Abohashash reflects on this shift: "These works live on, not as secondary copies but as primary artifacts of resilience. They carry within them the history of their own erasure. Their presence in the digital space is not a shadow of what once was, but a new form of existence that challenges our notions of originality. Anyone can now have a piece at home that reminds them of what humanity had to suffer and is a witness to one of the most brutal episodes in human history."
The erasure of Palestinian art is not just about the physical destruction of canvases, sculptures, and archives; it is an assault on the knowledge systems that sustain cultural identity. If an artwork exists only through digital remnants, oral testimony, or collective memory, does that knowledge retain its validity? If a painting was burned, but we know it once existed, does that knowledge make the loss any less real—or does it transform the painting into something that still "exists" in memory?
It is difficult to know if Israeli soldiers looted artworks from the homes they raided—assuming any of them even place value on Palestinian art. As ArtZone Palestine states on their website: "The very notion of going to fight 'human animals' contradicts the idea of seizing artworks created by these 'animals,' as that would remove from the victim the inhuman label that justifies the executioner’s unspeakable savagery."
The looting of cultural artifacts is a historical constant in times of war and occupation. The removal of art is an erasure of identity, a deliberate dismemberment of a people’s heritage. But in Palestine, there is an added paradox: the very act of stealing Palestinian art would necessitate acknowledging its value—a contradiction to the dehumanization that justifies destruction.
All that remains of these lost works are images saved by their owners on mobile phones or laptops. DNA is not just a collection of images to be viewed and forgotten; it holds layered, invisible stories and questions.
"This is an evolving, participatory endeavor. The project invites artists, writers, and thinkers to engage with these lost works, to create from their absence, and to envision futures where art is not just recorded but reactivated," Abohashash tells CairoScene.
This approach mirrors the broader Palestinian experience: an ongoing negotiation between memory and reinvention. Traditional historiography seeks to fix the past in place, but Palestinian memory—like DNA—functions in a fluid, living relationship with history.
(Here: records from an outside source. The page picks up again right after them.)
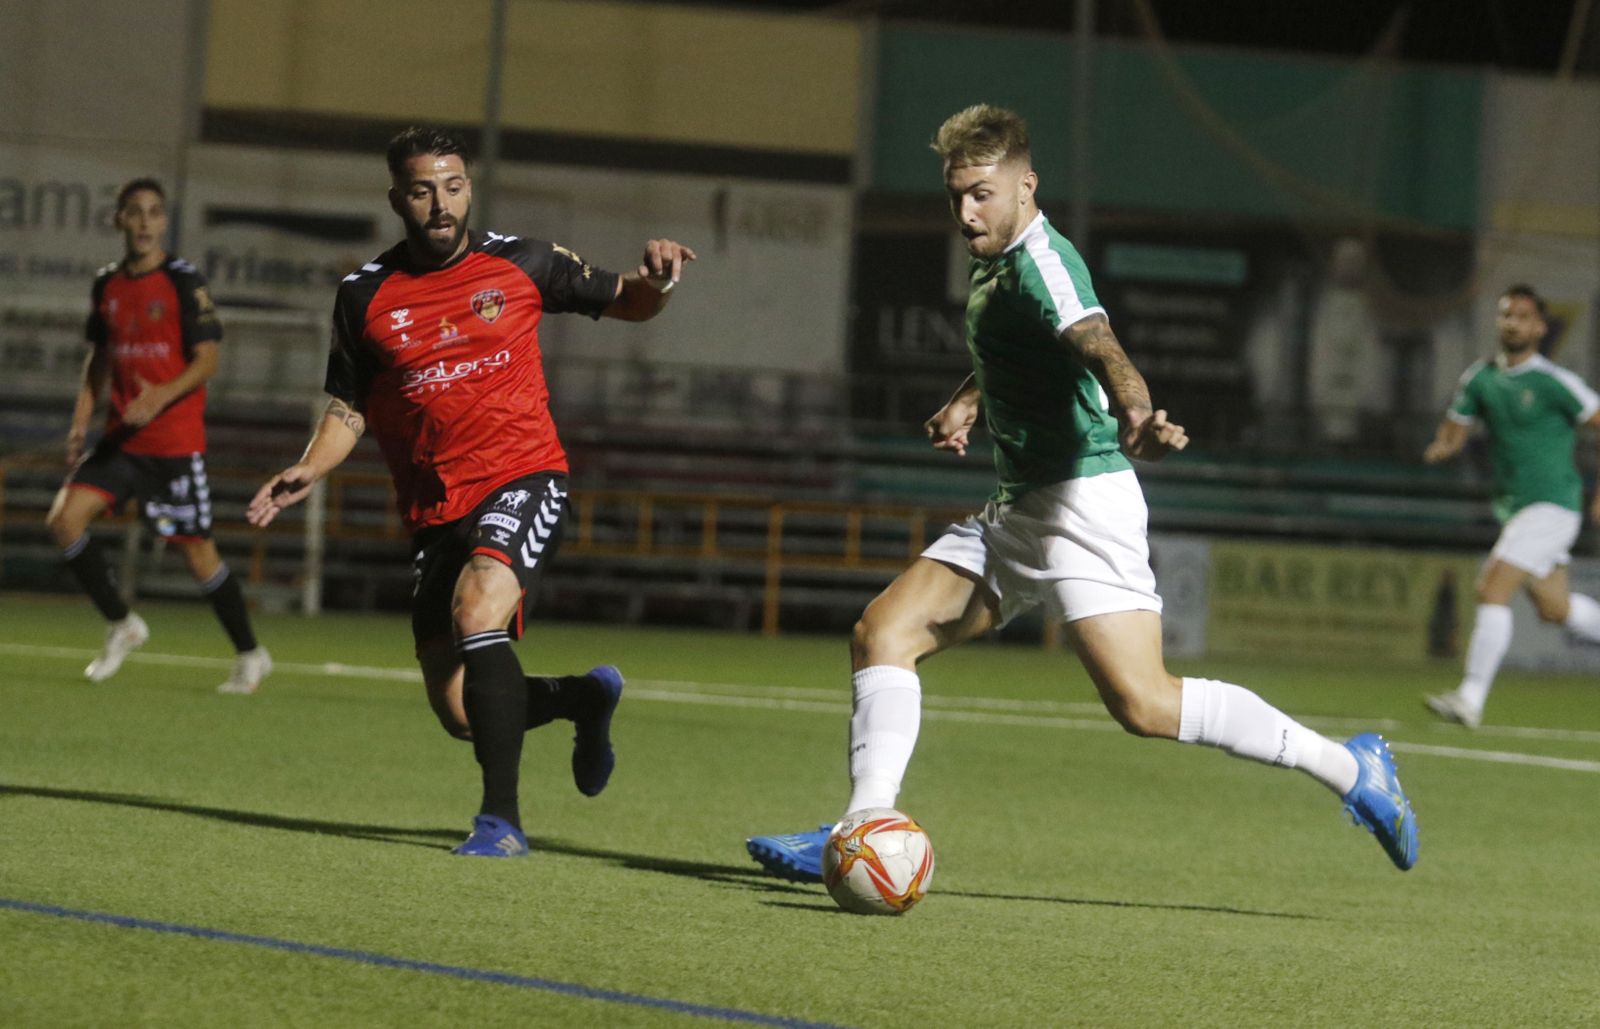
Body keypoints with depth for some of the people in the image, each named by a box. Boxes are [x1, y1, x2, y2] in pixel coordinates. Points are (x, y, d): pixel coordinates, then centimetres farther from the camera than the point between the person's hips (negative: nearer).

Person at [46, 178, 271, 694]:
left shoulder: (184, 281, -8)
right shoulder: (107, 284, 9)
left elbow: (207, 359, -11)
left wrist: (162, 396, -27)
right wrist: (81, 421, 9)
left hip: (176, 439, -5)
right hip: (121, 436, 5)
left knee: (196, 550, -2)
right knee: (65, 518, -9)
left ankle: (249, 655, 14)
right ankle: (121, 625, 7)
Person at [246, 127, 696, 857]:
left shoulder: (521, 264, 1)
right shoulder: (365, 296, 3)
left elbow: (623, 303, 13)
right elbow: (348, 408, 10)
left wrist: (655, 282, -10)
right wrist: (306, 472, -8)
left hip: (523, 479, -3)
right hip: (434, 514, 3)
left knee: (478, 608, -32)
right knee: (460, 714, 3)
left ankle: (502, 818, -29)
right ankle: (584, 696, 36)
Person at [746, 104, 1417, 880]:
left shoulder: (1041, 262, -16)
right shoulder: (993, 264, 14)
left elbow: (1099, 346, -36)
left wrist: (1135, 417, -56)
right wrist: (967, 403, 17)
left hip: (1082, 500, -10)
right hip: (1018, 509, 10)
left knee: (1143, 704, -18)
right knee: (882, 633, -1)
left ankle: (1348, 769, -8)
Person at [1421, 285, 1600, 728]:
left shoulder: (1554, 382, -12)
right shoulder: (1480, 379, 7)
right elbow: (1454, 430, 13)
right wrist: (1440, 448, -12)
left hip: (1552, 504, -7)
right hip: (1512, 505, 7)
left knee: (1493, 589, -18)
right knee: (1555, 608, 15)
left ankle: (1470, 700, -18)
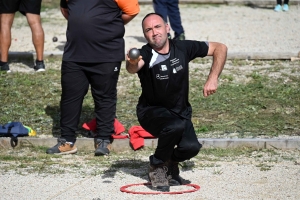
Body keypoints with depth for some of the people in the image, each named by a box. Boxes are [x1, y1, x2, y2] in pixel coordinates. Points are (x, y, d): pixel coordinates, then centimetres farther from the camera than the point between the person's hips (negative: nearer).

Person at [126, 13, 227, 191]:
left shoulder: (183, 48, -12)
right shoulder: (146, 54, -22)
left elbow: (220, 48, -2)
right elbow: (133, 68, -46)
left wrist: (213, 79, -12)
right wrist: (132, 64, -70)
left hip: (181, 111, 3)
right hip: (152, 111, -3)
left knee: (191, 147, -24)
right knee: (176, 126, -35)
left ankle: (171, 161, 13)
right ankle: (157, 166, -9)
The destruction of art is an attempt to erase cultural presence. DNA subverts this by ensuring that lost works remain in memory and active circulation, taking new forms through digital engagement and reinterpretation.
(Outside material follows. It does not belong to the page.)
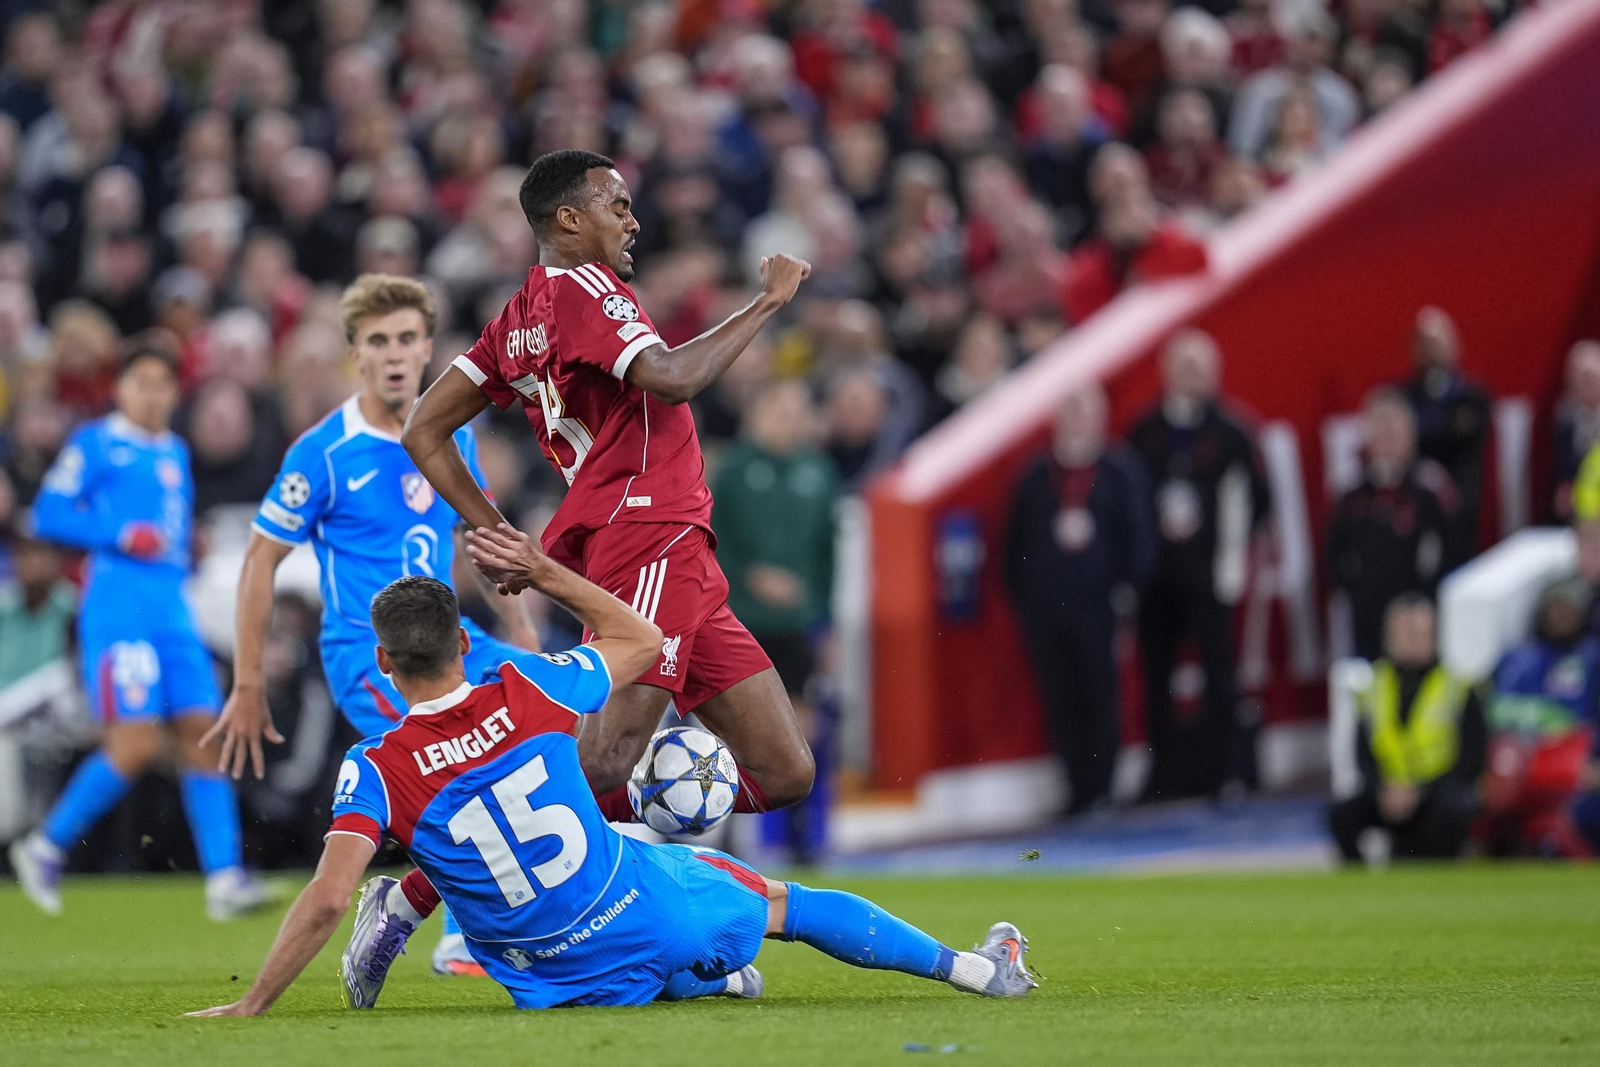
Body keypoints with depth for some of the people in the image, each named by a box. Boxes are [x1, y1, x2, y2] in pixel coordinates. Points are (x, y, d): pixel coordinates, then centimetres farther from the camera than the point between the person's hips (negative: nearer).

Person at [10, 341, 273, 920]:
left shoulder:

A central question remains: does an artwork that exists only digitally retain its essence, or has it become something fundamentally different? In an era where the digital is often dismissed as ephemeral, it paradoxically grants a kind of permanence that physical works lack. If an artwork is digitized, shared, and replicated indefinitely, has it died—or has it achieved immortality?
If an artwork can be infinitely copied, does it lose its singularity? In the case of DNA, replication is not a dilution; it is survival. The digital copies are not weaker than the originals; they are their afterlives, their testimonies. Why do we continue to place value on rarity rather than the art itself? The digital sphere, often dismissed as intangible, paradoxically offers a new kind of permanence.
Unlike physical works, which can be burned, bombed, and obliterated, digital works are replicable ad infinitum—just like the immortality of the Palestinian cause.
"We are not just recovering images," Abohashash asserts. "We are recovering the very right to remember."
In a world obsessed with the permanence of things, DNA offers a counter-narrative: an insistence that what is lost can still live, that what is erased can still speak, and that art, like memory, is never truly gone—it merely awaits its next incarnation.